* [TASK] Among the entries below, the lines from the one with "thumb mcp: (270, 243)" up to and including the one with "ring pip: (100, 151)" are to be restated exactly, without pictures.

* [DATA UNDER STUDY]

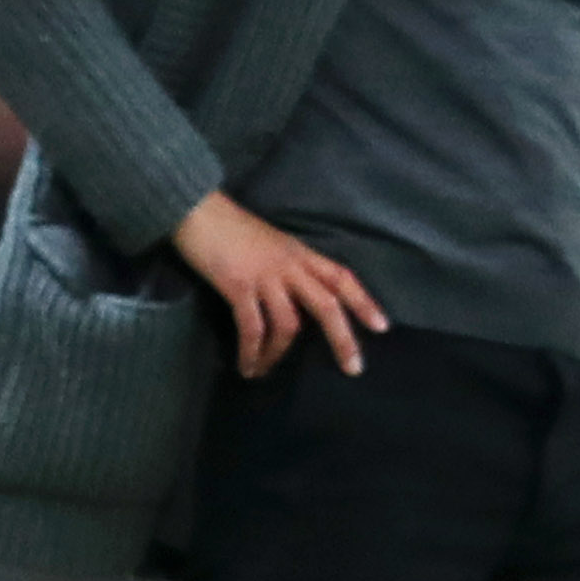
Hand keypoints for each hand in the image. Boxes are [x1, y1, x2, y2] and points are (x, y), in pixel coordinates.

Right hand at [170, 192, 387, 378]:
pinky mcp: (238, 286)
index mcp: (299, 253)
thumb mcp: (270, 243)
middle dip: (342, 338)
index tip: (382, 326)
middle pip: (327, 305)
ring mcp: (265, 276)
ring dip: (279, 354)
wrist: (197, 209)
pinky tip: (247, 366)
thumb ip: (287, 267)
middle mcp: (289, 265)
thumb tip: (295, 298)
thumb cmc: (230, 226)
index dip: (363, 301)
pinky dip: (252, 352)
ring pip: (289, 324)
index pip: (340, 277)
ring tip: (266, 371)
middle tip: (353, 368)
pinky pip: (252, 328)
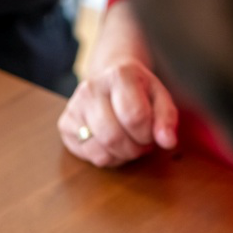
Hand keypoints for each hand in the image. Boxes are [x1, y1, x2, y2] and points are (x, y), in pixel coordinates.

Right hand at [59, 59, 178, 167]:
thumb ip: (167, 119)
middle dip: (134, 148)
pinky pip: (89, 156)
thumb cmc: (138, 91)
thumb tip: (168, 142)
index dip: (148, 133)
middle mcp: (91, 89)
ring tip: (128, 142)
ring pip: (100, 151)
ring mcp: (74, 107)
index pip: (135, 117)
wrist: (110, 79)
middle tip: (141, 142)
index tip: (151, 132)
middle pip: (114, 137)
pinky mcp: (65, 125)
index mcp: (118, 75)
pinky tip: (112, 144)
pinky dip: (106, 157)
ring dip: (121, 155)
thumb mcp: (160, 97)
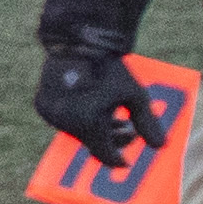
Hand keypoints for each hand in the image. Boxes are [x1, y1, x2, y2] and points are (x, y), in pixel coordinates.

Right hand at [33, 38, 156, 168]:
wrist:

...

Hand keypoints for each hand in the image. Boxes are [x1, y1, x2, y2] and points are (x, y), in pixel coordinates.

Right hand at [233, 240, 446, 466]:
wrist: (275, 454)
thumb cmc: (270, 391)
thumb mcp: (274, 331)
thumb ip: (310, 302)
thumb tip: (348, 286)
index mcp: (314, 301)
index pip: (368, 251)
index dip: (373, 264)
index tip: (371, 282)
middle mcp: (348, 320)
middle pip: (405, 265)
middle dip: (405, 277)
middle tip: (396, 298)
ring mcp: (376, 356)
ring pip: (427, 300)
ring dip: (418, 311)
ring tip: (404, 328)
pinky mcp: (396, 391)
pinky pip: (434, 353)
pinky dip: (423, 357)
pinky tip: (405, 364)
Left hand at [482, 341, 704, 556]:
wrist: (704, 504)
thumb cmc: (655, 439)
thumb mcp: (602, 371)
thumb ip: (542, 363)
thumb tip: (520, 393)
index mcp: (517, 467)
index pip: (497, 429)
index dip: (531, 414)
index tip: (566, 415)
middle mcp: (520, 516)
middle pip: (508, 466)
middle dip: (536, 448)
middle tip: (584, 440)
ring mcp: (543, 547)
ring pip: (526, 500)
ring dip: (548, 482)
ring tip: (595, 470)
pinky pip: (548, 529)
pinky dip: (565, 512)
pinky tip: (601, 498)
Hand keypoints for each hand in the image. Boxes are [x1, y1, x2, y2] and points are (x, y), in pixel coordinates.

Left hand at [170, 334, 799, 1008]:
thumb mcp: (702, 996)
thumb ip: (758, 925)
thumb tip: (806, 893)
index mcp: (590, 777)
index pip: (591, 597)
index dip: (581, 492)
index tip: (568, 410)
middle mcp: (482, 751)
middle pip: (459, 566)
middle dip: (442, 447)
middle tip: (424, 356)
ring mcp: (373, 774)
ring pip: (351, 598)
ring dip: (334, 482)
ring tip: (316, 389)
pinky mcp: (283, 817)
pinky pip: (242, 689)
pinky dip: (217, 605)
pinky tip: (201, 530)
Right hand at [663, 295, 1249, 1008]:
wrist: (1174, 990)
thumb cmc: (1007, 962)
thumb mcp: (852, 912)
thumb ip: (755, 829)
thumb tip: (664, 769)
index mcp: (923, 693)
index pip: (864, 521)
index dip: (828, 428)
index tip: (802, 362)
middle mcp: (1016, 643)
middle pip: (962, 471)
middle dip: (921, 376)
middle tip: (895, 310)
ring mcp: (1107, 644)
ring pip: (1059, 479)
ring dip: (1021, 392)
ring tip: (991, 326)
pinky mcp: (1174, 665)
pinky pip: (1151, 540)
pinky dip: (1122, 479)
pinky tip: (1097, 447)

* [FINAL ANSWER]
thumb mcp: (270, 243)
middle dip: (342, 338)
index tip: (382, 326)
middle pip: (327, 305)
ring mcp: (265, 276)
ring dip: (279, 354)
wrist: (197, 209)
pinky tip: (247, 366)
thumb ip: (287, 267)
middle mcp: (289, 265)
thumb tip: (295, 298)
thumb cmc: (230, 226)
index dip: (363, 301)
pinky dip: (252, 352)
ring pip: (289, 324)
index pip: (340, 277)
ring tip: (266, 371)
middle tip: (353, 368)
pinky pip: (252, 328)
Hand keypoints for each hand in the image. Boxes are [x1, y1, x2, y2] and points are (x, y), in pixel coordinates.

Right hand at [59, 59, 178, 167]:
thumb ip: (167, 119)
middle dip: (134, 148)
pinky pip: (89, 156)
thumb cmc: (138, 91)
thumb tip: (168, 142)
index dip: (148, 133)
middle mcp: (91, 89)
ring tip: (128, 142)
ring pip: (100, 151)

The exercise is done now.